Eric Bischoff is a guy that I’ve always been a fan of in the wrestling business. His brash, in-your-face, “up yours” style is one that I admire and one that I’ve employed successfully over the last decade of my life from college to the workplace to my small business to even my volunteer work! So naturally, when I heard that he had finally written his biography and focused it around business end of the wrestling industry, I knew that it was a book that I had to pick up and read.
And I’m glad that I did. This book reaffirms all of the things that I like about Eric Bischoff. He talks (in detail) about how he viewed the wrestling business in a completely different way than how the old veterans of the business viewed it. He calls wrestling the “purest form of marketing.” And you know what? I agree with him 100%. He’s right. Wrestling is as basic as it gets in terms of entertainment. Two wrestlers are in a ring and they have to sell a “product” or, in other words, their feud. If it works, they get the cheers of the audience; if it fails, they get the jeers.
The other thing that I really liked about this book was that Bischoff had a chance to put the record straight on many issues and he hits the internet “dirt sheets” pretty hard. Most of this criticism is deserved since his basic premise is that the dirt sheet writers were not just pro-WWE, rather they were anti-WCW and even more anti-Eric Bischoff. And why were they anti-Eric Bischoff? Well, for the same reason that many of the old school wrestlers were against him – he was an outsider to the industry and he took a much different approach to running a wrestling company than they were used to seeing.
And that’s a great way to sum up this book. It’s Eric Bischoff’s tale of being an outsider to the wrestling world and then, in a matter of only a few years, finding himself rising from an entrepreneurial third-string announcer to the head of the biggest wrestling company on the planet. Not many people liked his rise to power, but many of these same haters made a lot of money from his out-of-the-box ideas. Bischoff also tells the real story of the corporate suits who killed WCW. He pulls no punches when he talks about how guys like Vince Russo had no chance of helping WCW and how the people who were making decisions for AOL Time Warner were completely unrealistic in terms of the wrestling industry. It was nice to finally read this all from Bischoff’s point of view.

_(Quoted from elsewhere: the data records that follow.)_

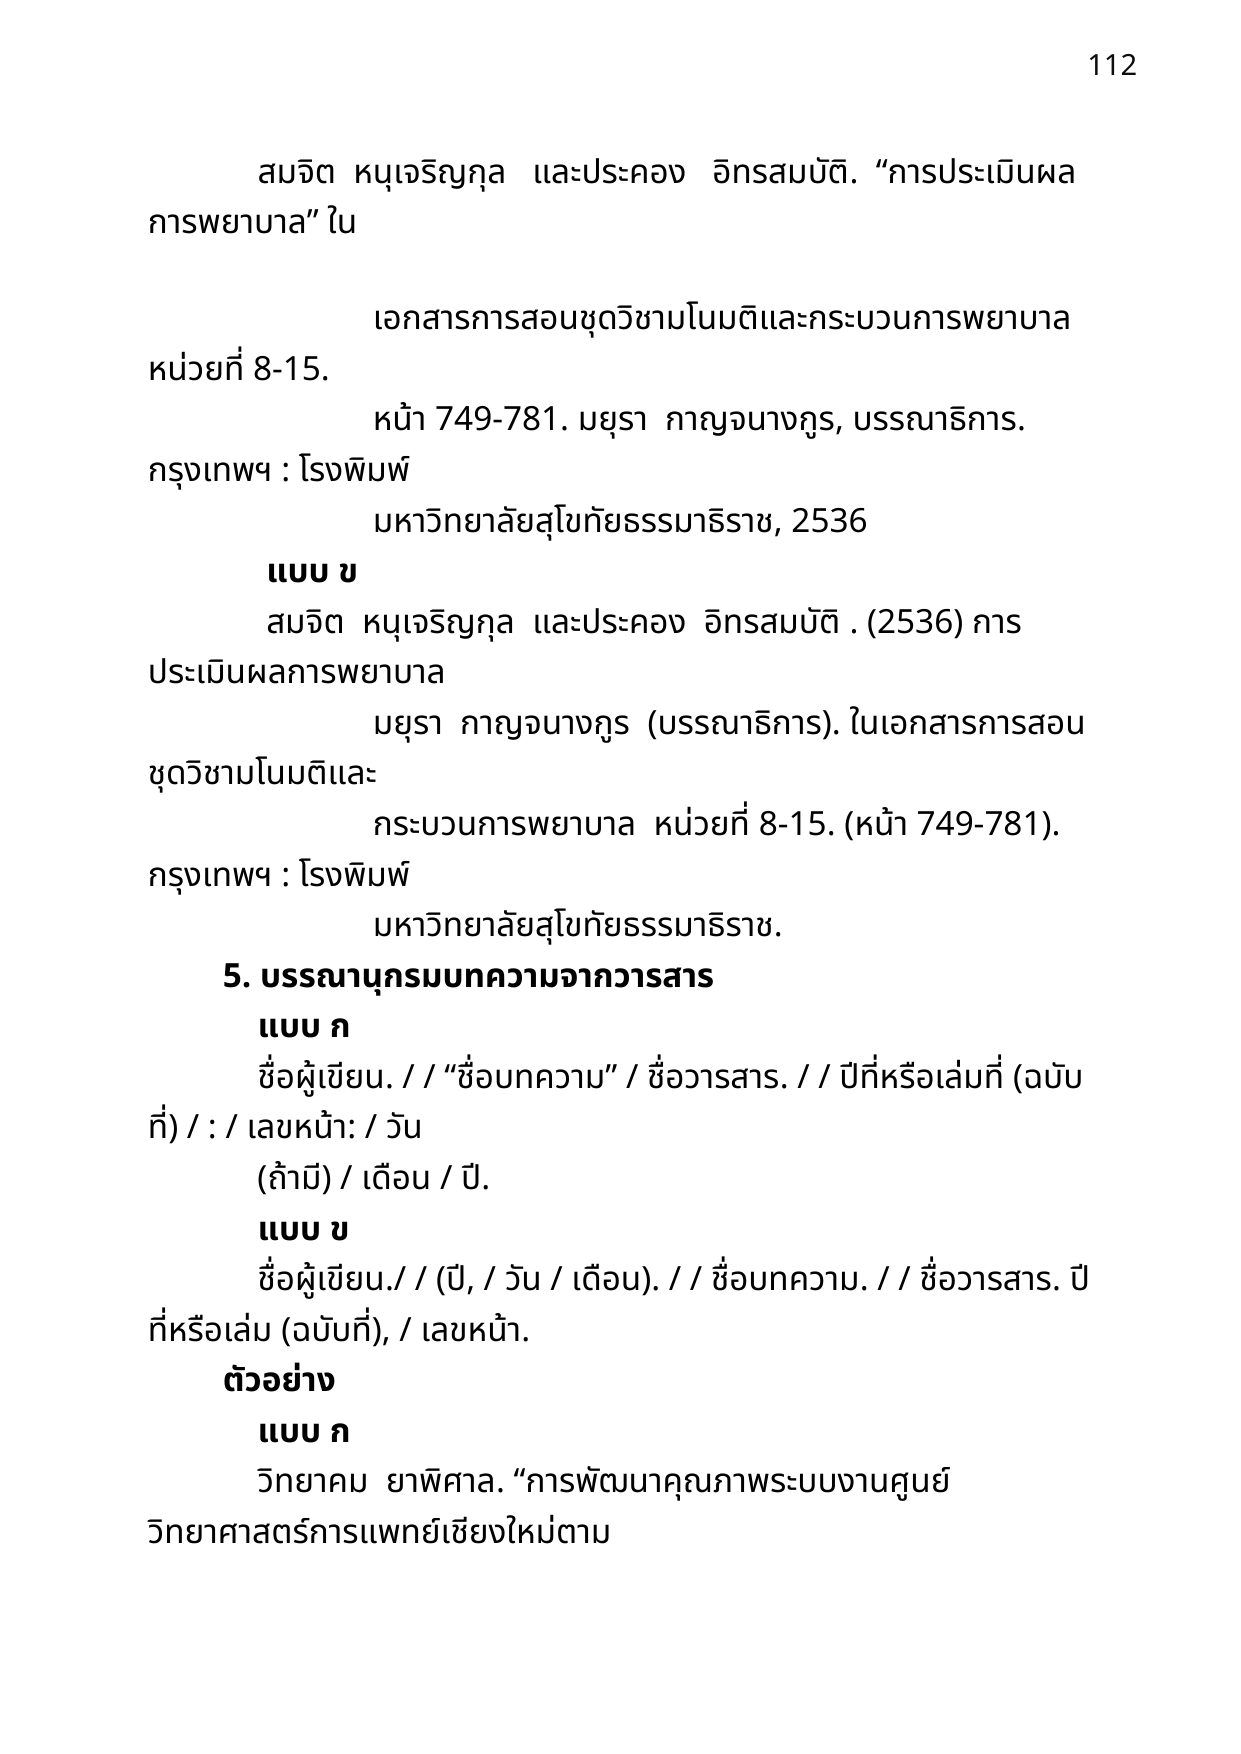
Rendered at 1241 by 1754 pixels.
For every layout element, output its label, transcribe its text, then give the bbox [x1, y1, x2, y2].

text ชื่อผู้เขียน./ / (ปี, / วัน / เดือน). / / ชื่อบทความ. / / ชื่อวารสาร. ปีที่หรือเล่ม (ฉบับที่), / เลขหน้า. [148, 1255, 1107, 1356]
text แบบ ข [148, 1204, 1107, 1255]
text เอกสารการสอนชุดวิชามโนมติและกระบวนการพยาบาล หน่วยที่ 8-15. [148, 294, 1107, 395]
text 5. บรรณานุกรมบทความจากวารสาร [148, 952, 1107, 1002]
text มยุรา กาญจนางกูร (บรรณาธิการ). ในเอกสารการสอนชุดวิชามโนมติและ [148, 699, 1107, 800]
text ตัวอย่าง [148, 1356, 1107, 1407]
text ชื่อผู้เขียน. / / “ชื่อบทความ” / ชื่อวารสาร. / / ปีที่หรือเล่มที่ (ฉบับที่) / : / เลขหน้า: / วัน [148, 1053, 1107, 1154]
text แบบ ก [148, 1002, 1107, 1053]
text วิทยาคม ยาพิศาล. “การพัฒนาคุณภาพระบบงานศูนย์วิทยาศาสตร์การแพทย์เชียงใหม่ตาม [148, 1457, 1107, 1558]
text สมจิต หนุเจริญกุล และประคอง อิทรสมบัติ. “การประเมินผลการพยาบาล” ใน [148, 148, 1107, 249]
text มหาวิทยาลัยสุโขทัยธรรมาธิราช, 2536 [148, 496, 1107, 547]
text (ถ้ามี) / เดือน / ปี. [148, 1154, 1107, 1204]
text กระบวนการพยาบาล หน่วยที่ 8-15. (หน้า 749-781). กรุงเทพฯ : โรงพิมพ์ [148, 800, 1107, 901]
text มหาวิทยาลัยสุโขทัยธรรมาธิราช. [148, 901, 1107, 952]
text หน้า 749-781. มยุรา กาญจนางกูร, บรรณาธิการ. กรุงเทพฯ : โรงพิมพ์ [148, 395, 1107, 496]
text สมจิต หนุเจริญกุล และประคอง อิทรสมบัติ . (2536) การประเมินผลการพยาบาล [148, 597, 1107, 699]
text แบบ ก [148, 1407, 1107, 1457]
text แบบ ข [148, 547, 1107, 597]
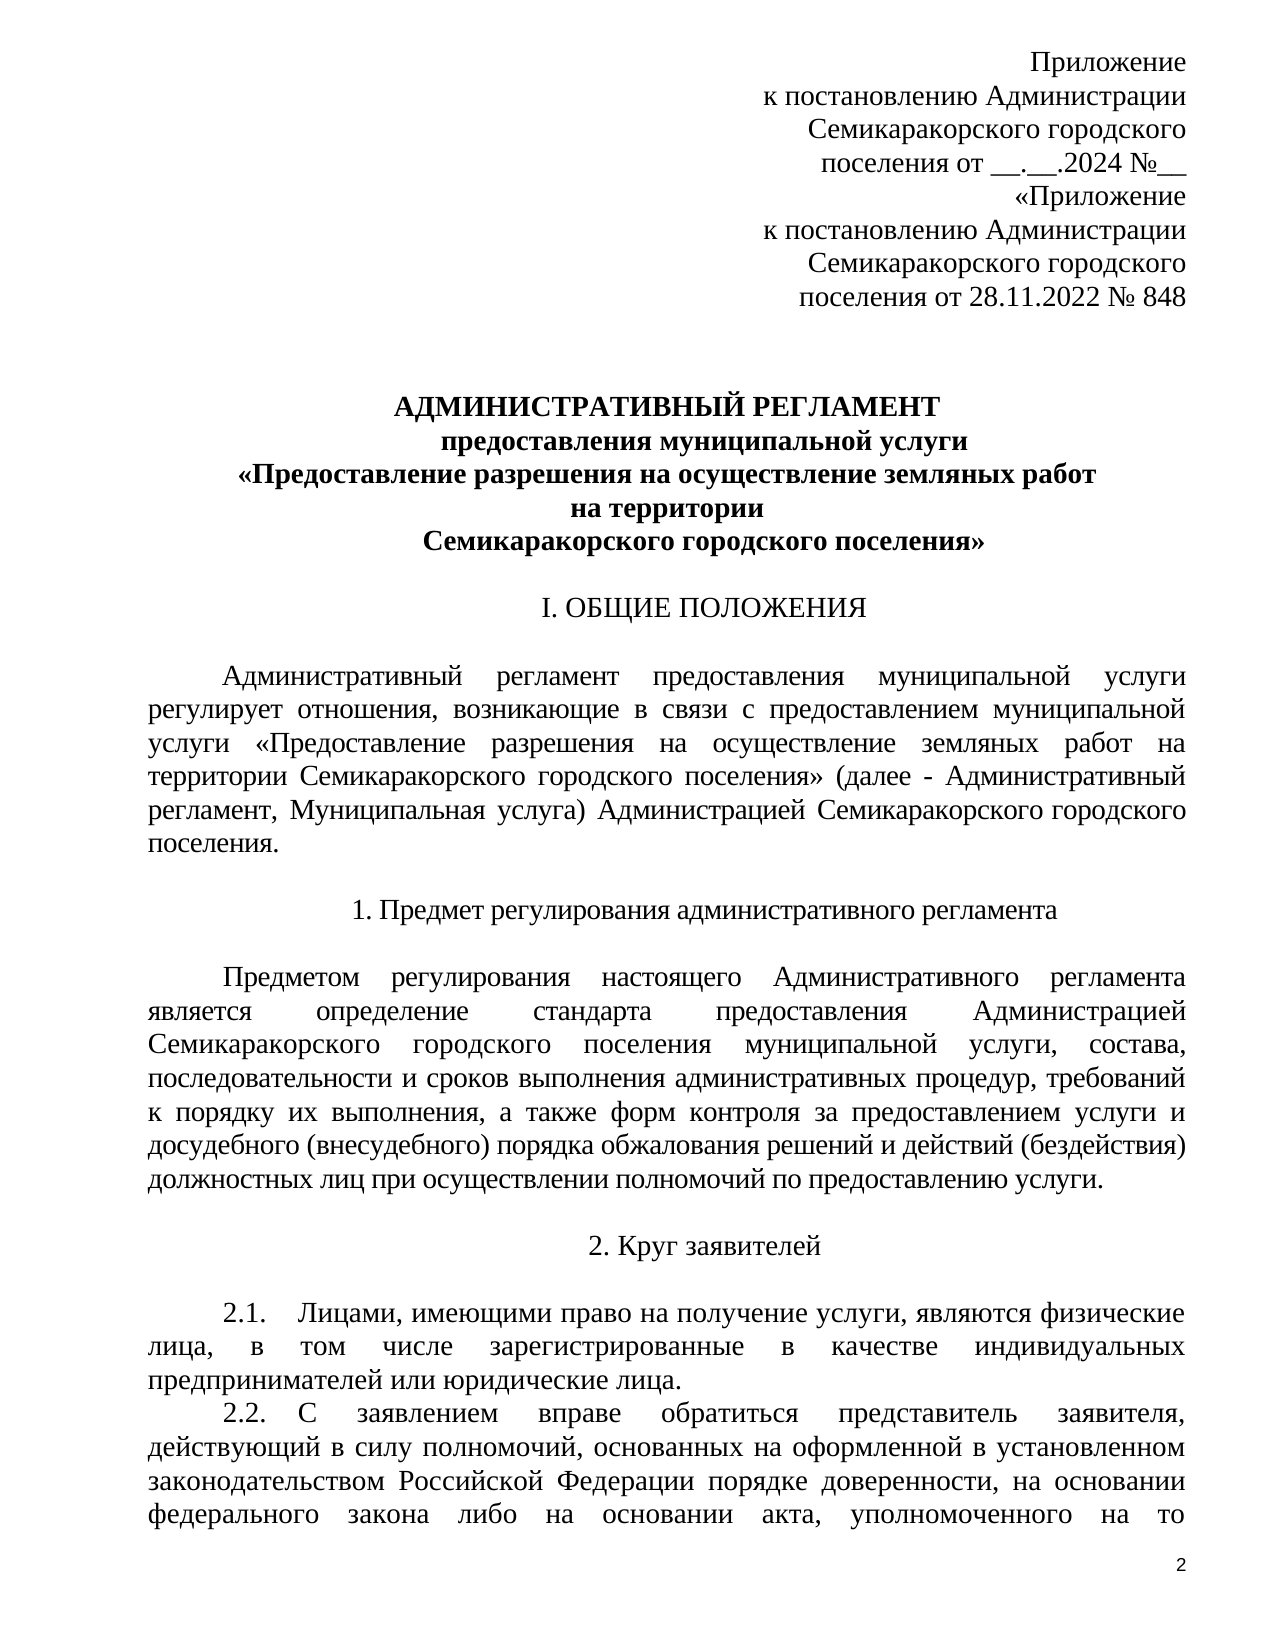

This was a man who brought professional television writers to the wrestling world to help stretch storylines over the course of two to three months (a practice now used heavily by WWE). This was a man who saved untold hundreds of thousands of dollars by moving WCW’s syndication to a sound stage in Florida (a practice now used by TNA). He was the first to go live week in and week out, he was the first to break the wrestling business down to its 4 core “wheels” of revenue, he was the first to shun the “inside” fans and dirt sheet writers (though not the last)…
Eric Bischoff has made a remarkable contribution to what we watch each week on RAW, Smackdown!, Impact!, and ECW. This just cannot be denied. A lot of what is out there on the internet about Eric Bischoff just isn’t true (even his birthday isn’t properly reported online). For the objective reader, this book finally puts a lot of the bullshit to a halt and gives Bischoff the credit he deserves for restructuring the wrestling industry.
Before I give my recommendation for the book, I have to say that the biggest problem I had with the book was the spelling and grammar errors. I don’t see how the publisher could have let this book go to print when there were punctuation errors, misspelled words all over the book, improper grammar used… Hell, they even labeled a picture of “Sensational Sherri” incorrectly as “Missy Hyatt!” That’s just basic stuff that made what should have been a nice, smooth read a pain in ass sometimes.
I highly recommend Controversy Creates Cash for the fan of professional wrestling. For those of you who aren’t wrestling fans, I wouldn’t bother with the book unless you’re one of these entrepreneurial types who looks at the world of business a little bit differently. You may enjoy this book for its look at the business side of professional wrestling.